The use of a convolutional architecture (U-Net) in the ConvNP model means that the model has a receptive field. This is the area of the input data that influences the prediction at a given point. The receptive field is a function of the U-Net architecture, such as number of layers, filter size, and internal discretisation density.

The receptive field can be visualised using the deepsensor.plot.receptive_field function. This will unnormalise the receptive field and plot it on a map of the globe, which can be useful for understanding the spatial extent of the receptive field.

Some things to consider are:

Is the receptive field too large (i.e. much larger than the range of context and target data)? This can cause excessive zero-padding.
Is the receptive field too small (i.e. smaller than the correlation length scale between context and target data)? The ConvNP cannot learn correlations greater than the receptive field.

You can increase/decrease the receptive field by:

Increasing/decreasing the number of layers in the U-Net
Increasing/decreasing the filter size in the U-Net
Decreasing/increasing the internal discretisation density of the U-Net

Note that the first two options will also affect the number of parameters in the model, decreasing or increasing model capacity. To counteract this, the number of channels in the U-Net (which has no effect on receptive field) can be adjusted.

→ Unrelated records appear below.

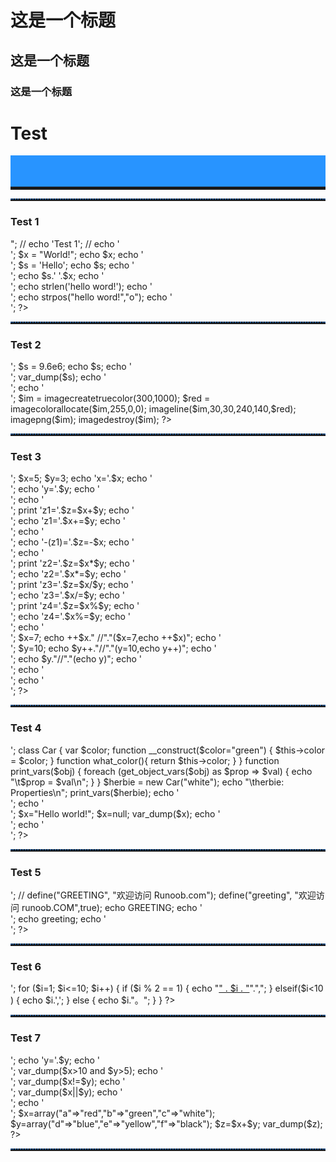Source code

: <!DOCTYPE html> 
<html> 
<body> 
<h1>这是一个标题</h1>
<h2>这是一个标题</h2>
<h3>这是一个标题</h3>
<h1>Test</h1>
<hr style="height:5px;border:none;border-top:50px solid #2894ff;" />
<hr style=" height:2px;border:none;border-top:2px dotted #185598;" />
<h3>Test 1</h3>
<?php 
// echo "<div style='background:#ff0000; width:300px; height:300px;'>";
// echo 'Test 1';
// echo '<br>';
$x = "World!";
echo $x;
echo '<br>';
$s = 'Hello';
echo $s;
echo '<br>';
echo $s.' '.$x;
echo '<br>';
echo strlen('hello word!');
echo '<br>';
echo strpos("hello word!","o");
echo '<br>';
?>
<hr style=" height:2px;border:none;border-top:2px dotted #185598;" />
<h3>Test 2</h3>
<?php
// echo 'Test 2';
// echo '<br>';
$s = 9.6e6;
echo $s;
echo '<br>';
var_dump($s);
echo '<br>';
echo '<br>';
$im = imagecreatetruecolor(300,1000);
$red = imagecolorallocate($im,255,0,0);
imageline($im,30,30,240,140,$red);
imagepng($im);
imagedestroy($im);
?>
<hr style=" height:2px;border:none;border-top:2px dotted #185598;" />
<h3>Test 3</h3>
<?php
// echo 'Test 3';
// echo '<br>';
$x=5;
$y=3;
echo 'x='.$x;
echo '<br>';
echo 'y='.$y;
echo '<br>';
echo '<br>';
print 'z1='.$z=$x+$y;
echo '<br>';
echo 'z1='.$x+=$y;
echo '<br>';
echo '<br>';
echo '-(z1)='.$z=-$x;
echo '<br>';
echo '<br>';
print 'z2='.$z=$x*$y;
echo '<br>';
echo 'z2='.$x*=$y;
echo '<br>';
print 'z3='.$z=$x/$y;
echo '<br>';
echo 'z3='.$x/=$y;
echo '<br>';
print 'z4='.$z=$x%$y;
echo '<br>';
echo 'z4='.$x%=$y;
echo '<br>';
echo '<br>';
$x=7;
echo ++$x." //"."($x=7,echo ++$x)";
echo '<br>';
$y=10;
echo $y++."//"."(y=10,echo y++)";
echo '<br>';
echo $y."//"."(echo y)";
echo '<br>';
echo '<br>';
echo '<br>';
?>
<hr style=" height:2px;border:none;border-top:2px dotted #185598;" />
<h3>Test 4</h3>
<?php
// echo 'Test 4';
// echo '<br>';
class Car
{
    var $color;
    function __construct($color="green") {
        $this->color = $color;
    }
    function what_color(){
        return $this->color;
    }
}
function print_vars($obj) {
    foreach (get_object_vars($obj) as $prop => $val) {
        echo "\t$prop = $val\n";
    }
}
$herbie = new Car("white");
echo "\therbie: Properties\n";
print_vars($herbie);
echo '<br>';
echo '<br>';
$x="Hello world!";
$x=null;
var_dump($x);
echo '<br>';
echo '<br>';
?>
<hr style=" height:2px;border:none;border-top:2px dotted #185598;" />
<h3>Test 5</h3>
<?php
// echo 'Test 5';
// echo '<br>';
// define("GREETING", "欢迎访问 Runoob.com");
define("greeting", "欢迎访问 runoob.COM",true);
echo GREETING;
echo '<br>';
echo greeting;
echo '<br>';
?>
<hr style=" height:2px;border:none;border-top:2px dotted #185598;" />
<h3>Test 6</h3>
<?php
// echo 'Test 6';
// echo '<br>';
for ($i=1; $i<=10; $i++)
{
    if ($i % 2 == 1)
    {
        echo "<ins>" . $i . "</ins>".",";
    }
    elseif($i<10 ) 
    {
        echo $i.',';
    }
    else
    {
        echo $i."。"; 
    }
}
?>
<hr style=" height:2px;border:none;border-top:2px dotted #185598;" />
<h3>Test 7</h3>
<?php
// echo 'Test 7';
$x=7;
$y=10;
echo 'x='.$x;
echo '<br>';
echo 'y='.$y;
echo '<br>';
var_dump($x>10 and $y>5);
echo '<br>';
var_dump($x!=$y);
echo '<br>';
var_dump($x||$y);
echo '<br>';
echo '<br>';
$x=array("a"=>"red","b"=>"green","c"=>"white");
$y=array("d"=>"blue","e"=>"yellow","f"=>"black");
$z=$x+$y;
var_dump($z);
?> 
<hr style=" height:2px;border:none;border-top:2px dotted #185598;" />
</body> 
</html>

import cartopy.crs as ccrs
import cartopy.feature as cf
fig = deepsensor.plot.receptive_field(model.model.receptive_field, data_processor, ccrs.PlateCarree(), "europe")
fig.axes[0].add_feature(cf.BORDERS, linestyle=':')

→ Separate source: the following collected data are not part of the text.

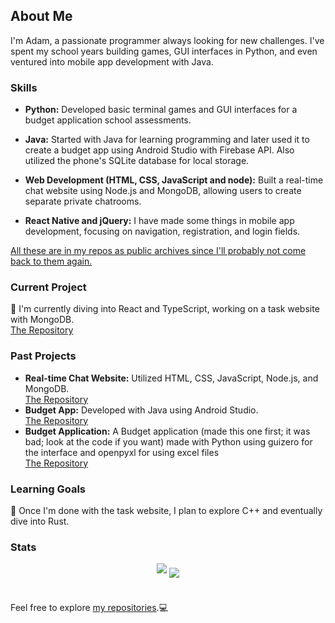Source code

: ## About Me

I'm Adam, a passionate programmer always looking for new challenges. I've spent my school years building games, GUI interfaces in Python, and even ventured into mobile app development with Java.

### Skills

- **Python:** Developed basic terminal games and GUI interfaces for a budget application school assessments.<br>
  
- **Java:** Started with Java for learning programming and later used it to create a budget app using Android Studio with Firebase API. Also utilized the phone's SQLite database for local storage.<br>

- **Web Development (HTML, CSS, JavaScript and node):** Built a real-time chat website using Node.js and MongoDB, allowing users to create separate private chatrooms.<br>

- **React Native and jQuery:** I have made some things in mobile app development, focusing on navigation, registration, and login fields.

<ins>All these are in my repos as public archives since I'll probably not come back to them again.</ins>

### Current Project

🌱 I'm currently diving into React and TypeScript, working on a task website with MongoDB.<br>
[The Repository](https://github.com/AdamB64/my-task-manager)

### Past Projects

- **Real-time Chat Website:** Utilized HTML, CSS, JavaScript, Node.js, and MongoDB.<br>
  [The Repository](https://github.com/AdamB64/realtime_chat)
- **Budget App:** Developed with Java using
  Android Studio.<br>
  [The Repository](https://github.com/AdamB64/Budget)
- **Budget Application:** A Budget application (made this one first; it was bad; look at the code if you want) made with Python using guizero for the interface and openpyxl for using excel files<br>
  [The Repository](https://github.com/AdamB64/graded-unit)

### Learning Goals

🔭 Once I'm done with the task website, I plan to explore C++ and eventually dive into Rust.

### Stats
<div align="center">
<img align="center" style="margin-bottom: 1em" src="https://github-readme-stats.vercel.app/api?username=AdamB64&theme=slateorange&count_private=true&show_icons=true&include_all_commits=true" />
<img align="center" src="https://github-readme-stats.vercel.app/api/top-langs/?username=AdamB64&theme=slateorange&layout=compact&langs_count=6" />
</div>
<br>

Feel free to explore [my repositories](https://github.com/AdamB64?tab=repositories).💻
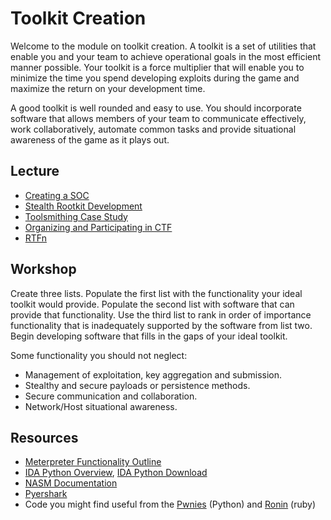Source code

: # Toolkit Creation

Welcome to the module on toolkit creation. A toolkit is a set of utilities that enable you and your  team to achieve operational goals in the most efficient manner possible. Your toolkit is a force multiplier that will enable you to minimize the time you spend developing exploits during the game and maximize the return on your development time.

A good toolkit is well rounded and easy to use. You should incorporate software that allows members of your team to communicate effectively, work collaboratively, automate common tasks and provide situational awareness of the game as it plays out.

## Lecture

* [Creating a SOC](http://www.youtube.com/watch?v=ZlOMmycpusw)
* [Stealth Rootkit Development](http://www.youtube.com/watch?v=gKUleWyfut0)
* [Toolsmithing Case Study](http://www.youtube.com/watch?v=ssULDwD43TM)
* [Organizing and Participating in CTF](http://www.nps.edu/video/portal/Video.aspx?enc=Fvcj9jTKwtwcxg2Wgv3NOEGEdfe6jktD)
* [RTFn ](http://www.youtube.com/watch?v=Xe6y-mOOVX0)

##  Workshop
Create three lists. Populate the first list with the functionality your ideal toolkit would provide. Populate the second list with software that can provide that functionality. Use the third list to rank in order of importance functionality that is inadequately supported by the software from list two. Begin developing software that fills in the gaps of your ideal toolkit.

Some functionality you should not neglect:
* Management of exploitation, key aggregation and submission.
* Stealthy and secure payloads or persistence methods.
* Secure communication and collaboration.
* Network/Host situational awareness.

## Resources
* [Meterpreter Functionality Outline](http://www.nologin.org/Downloads/Papers/meterpreter.pdf)
* [IDA Python Overview](http://www.offensivecomputing.net/papers/IDAPythonIntro.pdf), [IDA Python Download](https://code.google.com/p/idapython/)
* [NASM Documentation](http://www.nasm.us/xdoc/2.11/html/nasmdoc2.html)
* [Pyershark](https://code.google.com/p/pyreshark/)
* Code you might find useful from the [Pwnies](https://github.com/pwnies/pwntools) (Python) and [Ronin](https://ronin-ruby.github.io/) (ruby)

<cartopy.mpl.feature_artist.FeatureArtist at 0x7f9edefdea90>

../_images/1102d5acf830210369344c64345b23987b401afa2521cc8f6a1e39a3adc0a194.png

The likelihood parameter#

The likelihood parameter specifies the output distribution of the ConvNP.

The current options for this kwarg are:

"cnp" (the default): Conditional neural process (CNP) with a Gaussian likelihood. Here, ‘conditional’ means that the target variables are modelled as conditionally independent given the context set (i.e. the model does not learn correlations between the target variables).
"cnp-spikes-beta": CNP with two delta functions (spikes) at 0 and 1, and a Beta distribution between 0 and 1. Useful for modelling data that lies in [0, 1] (e.g. fractional cloud cover).
"bernoulli-gamma": CNP with a delta function at 0, and a Gamma distribution. Useful for modelling data that lies in [0, inf) (e.g. precipitation).
"gnp": Gaussian neural process (GNP) with a joint Gaussian likelihood. This is a generalisation of the CNP that allows for correlations between the target variables.

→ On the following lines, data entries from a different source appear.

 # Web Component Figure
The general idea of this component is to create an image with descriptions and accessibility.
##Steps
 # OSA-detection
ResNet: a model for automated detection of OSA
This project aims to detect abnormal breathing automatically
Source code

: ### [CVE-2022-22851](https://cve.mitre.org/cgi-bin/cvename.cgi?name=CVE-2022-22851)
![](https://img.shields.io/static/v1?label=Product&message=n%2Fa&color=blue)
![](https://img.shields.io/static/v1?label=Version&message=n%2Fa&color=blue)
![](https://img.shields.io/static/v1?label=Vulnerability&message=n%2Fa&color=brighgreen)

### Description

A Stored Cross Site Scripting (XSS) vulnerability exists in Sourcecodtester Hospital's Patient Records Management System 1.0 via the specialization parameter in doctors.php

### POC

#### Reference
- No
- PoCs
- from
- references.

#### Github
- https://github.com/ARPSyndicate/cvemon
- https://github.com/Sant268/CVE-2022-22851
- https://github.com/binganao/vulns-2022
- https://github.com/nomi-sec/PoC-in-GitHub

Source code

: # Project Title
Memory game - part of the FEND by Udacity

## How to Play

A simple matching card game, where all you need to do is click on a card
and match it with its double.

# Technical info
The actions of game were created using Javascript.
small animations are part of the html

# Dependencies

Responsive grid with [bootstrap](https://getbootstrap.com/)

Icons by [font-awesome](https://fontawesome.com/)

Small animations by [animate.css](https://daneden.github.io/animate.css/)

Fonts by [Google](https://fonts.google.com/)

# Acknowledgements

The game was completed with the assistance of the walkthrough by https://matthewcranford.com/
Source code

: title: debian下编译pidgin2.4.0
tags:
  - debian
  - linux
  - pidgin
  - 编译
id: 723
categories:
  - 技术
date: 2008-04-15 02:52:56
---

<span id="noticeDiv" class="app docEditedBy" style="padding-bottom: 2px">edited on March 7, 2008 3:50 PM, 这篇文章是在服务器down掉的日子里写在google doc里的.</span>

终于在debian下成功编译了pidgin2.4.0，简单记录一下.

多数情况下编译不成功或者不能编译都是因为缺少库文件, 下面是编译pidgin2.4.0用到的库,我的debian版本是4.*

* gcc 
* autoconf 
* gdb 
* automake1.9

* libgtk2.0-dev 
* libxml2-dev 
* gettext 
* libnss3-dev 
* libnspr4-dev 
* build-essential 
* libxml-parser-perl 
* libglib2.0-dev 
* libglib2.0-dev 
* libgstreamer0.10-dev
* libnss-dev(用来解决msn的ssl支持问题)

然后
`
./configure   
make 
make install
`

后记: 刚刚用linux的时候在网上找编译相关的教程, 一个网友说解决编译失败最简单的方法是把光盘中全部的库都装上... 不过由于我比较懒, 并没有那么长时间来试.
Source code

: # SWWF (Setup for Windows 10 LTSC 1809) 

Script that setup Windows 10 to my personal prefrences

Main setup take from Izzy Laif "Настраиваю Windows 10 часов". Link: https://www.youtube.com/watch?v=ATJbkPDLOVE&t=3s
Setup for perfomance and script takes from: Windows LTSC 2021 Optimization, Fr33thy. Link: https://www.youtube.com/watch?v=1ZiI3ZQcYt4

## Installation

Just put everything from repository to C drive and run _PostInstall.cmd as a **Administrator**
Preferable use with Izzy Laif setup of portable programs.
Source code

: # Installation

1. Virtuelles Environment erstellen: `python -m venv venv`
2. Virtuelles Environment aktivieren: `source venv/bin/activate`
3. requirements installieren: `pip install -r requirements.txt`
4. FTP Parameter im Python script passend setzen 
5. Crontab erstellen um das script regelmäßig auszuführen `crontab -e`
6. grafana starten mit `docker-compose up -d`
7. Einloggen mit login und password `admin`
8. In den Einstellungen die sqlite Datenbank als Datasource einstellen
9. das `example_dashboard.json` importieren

Saving and loading a ConvNP#

Similarly to the DataProcessor and TaskLoader objects, a ConvNP object can be saved using the save method, and then loaded using the ConvNP constructor.

model.save("../deepsensor_config/")

model_loaded = ConvNP(data_processor, task_loader, "../deepsensor_config/")

mean_bef = model.mean(task)
mean_loaded = model_loaded.mean(task)
print(np.allclose(mean_bef, mean_loaded))

True